Thermo Kit Metd Mtb 100mL

Intended Use

The DRI® Methadone Metabolite Assay is intended for the qualitative and semiquantitative determination of the presence of Methadone Metabolite, (2-ethylidene-1, 5-dimethyl-3, 3-diphenylpyrrolidine or EDDP), in human urine at cutoff 1000 ng/mL. The semiquantitative range of the assay is 31-2000 ng/mL. The assay provides a simple and rapid analytical screening procedure to detect methadone metabolite in human urine.

Summary and Explanation of the Test

Methadone is a synthetic opiate that effectively suppresses the craving for heroin without the euphoric effects of heroin. Methadone is commonly used in treatment facilities to detoxify and maintain heroin addicts. Methadone treatment compliance is essential and can be effectively monitored by urine screening of methadone and its metabolite. 

The mechanism of methadone metabolism is commonly understood. Once administered, methadone is quickly metabolized by the liver into normethadone by N-demethylation. Normethadone is rarely detected, because it readily dehydrates to form EDDP, the primary metabolite of methadone. Further demethylation of EDDP forms 2-ethyl-5-methyl-3, 3-diphenyl-1-pyrroline (EMDP), the secondary metabolite of methadone, which is present in lower concentrations.

Various immunoassay techniques are currently available for methadone compliance monitoring. However, these tests measure the parent drug only (i.e., methadone) and are subject to “false positives” from addicts who add a portion of their methadone directly into the urine sample. As a result, confirmation of the presence of EDDP by thin layer chromatography (TLC) or gas chromatography (GC) is often required. Both TLC and GC methods are laborious and subject to considerable interference. Determination of the presence of EDDP in urine with an immunoassay makes possible the widespread testing for compliance and rules out the possibility of adding Methadone to urine in clinics where unsupervised urine collections are permitted.

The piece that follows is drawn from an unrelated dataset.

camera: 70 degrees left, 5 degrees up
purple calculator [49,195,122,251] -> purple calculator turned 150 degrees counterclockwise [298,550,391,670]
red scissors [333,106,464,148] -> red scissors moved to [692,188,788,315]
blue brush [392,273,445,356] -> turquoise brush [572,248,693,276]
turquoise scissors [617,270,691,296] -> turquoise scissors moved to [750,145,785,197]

The DRIMethadone Metabolite assay utilizes liquid ready-to-use reagents and calibrators. The assay uses specific antibodies that can detect EDDP in human urine without cross-reactivity to the parent drug, methadone. The assay is based on competition between a drug labeled with glucose-6-phosphate dehydrogenase (G6PDH), and free drug from the urine sample for a fixed amount of specific antibody binding sites. In the absence of free drug from the sample, the specific antibody binds the drug labeled with G6PDH and causes a decrease in enzyme activity. This phenomenon creates a direct relationship between drug concentration in urine and enzyme activity. The enzyme activity is determined spectrophotometrically at 340 nm by measuring its ability to convert nicotinamide adenine dinucleotide (NAD) to NADH.